Member of the Arizona House of Representatives from the 29th district
- In office January 2009 – April 2012
- Preceded by: Tom Prezelski Linda Lopez
- Succeeded by: Lydia Hernandez Martin J. Quezada

Personal details
- Born: Whittier, California
- Party: Democratic
- Profession: Politician

= Daniel Patterson (politician) =

American politician

Daniel Patterson was a member of the Arizona House of Representatives, representing Arizona's 29th District from January 2009 until his resignation in April 2012.

Patterson won re-election to the Arizona House during the 2010 election, but a complaint had been filed by fellow Democratic legislator Katie Hobbs in late February 2012. She and others alleged ethics violations which included "domestic violence, intimidating fellow lawmakers, outbursts of anger, marijuana use, and offers to a lobbyist to trade sex for a vote".
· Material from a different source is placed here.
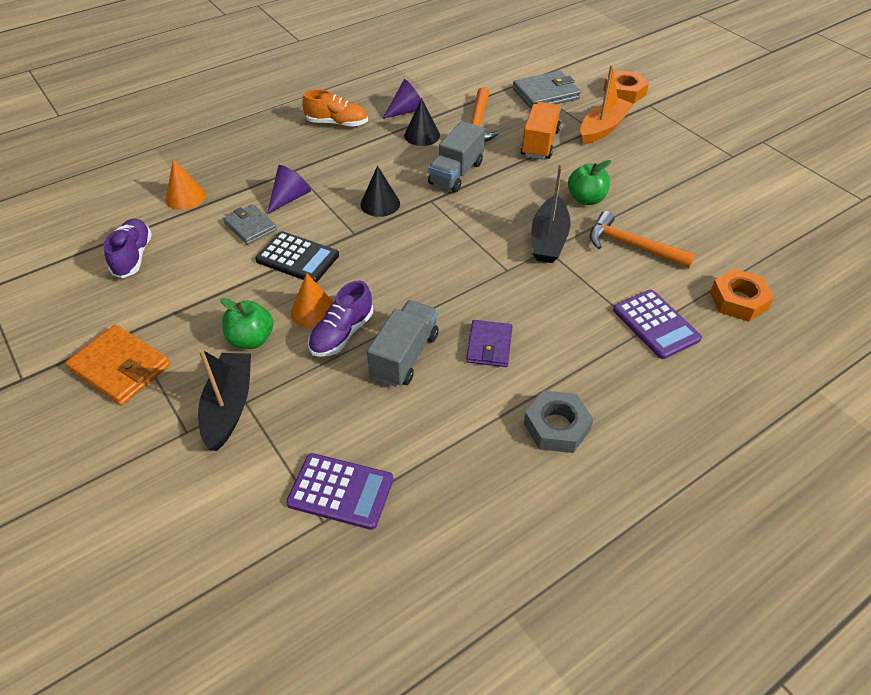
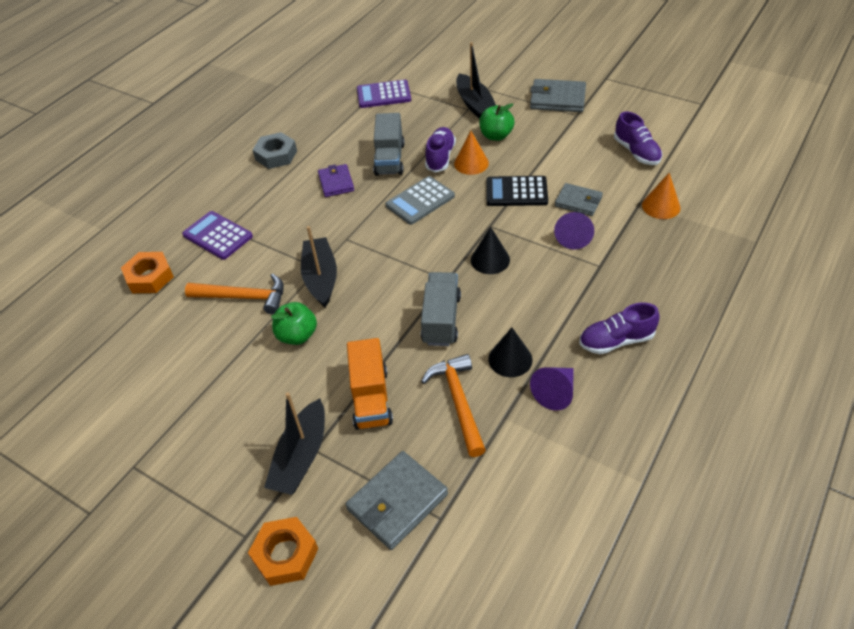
camera: 160 degrees right, 0 degrees up
(120, 368) = (557, 99): orange wallet -> grey wallet
(337, 123) = (616, 341): orange shoe -> purple shoe
(404, 284) = (420, 201): none -> grey calculator
(603, 128) = (301, 457): orange boat -> black boat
He resigned shortly before a vote was taken in the House regarding whether or not he would be expelled. Patterson had described the claims related to domestic violence and sex as "outrageous lies(s)" and said that his actions related to the other allegations "had been misconstrued." His resignation came after the bipartisan House Ethics Committee had unanimously voted to expel him from the body.

Daniel Patterson was acquitted of the domestic violence charges in a Tucson court of law August 2012.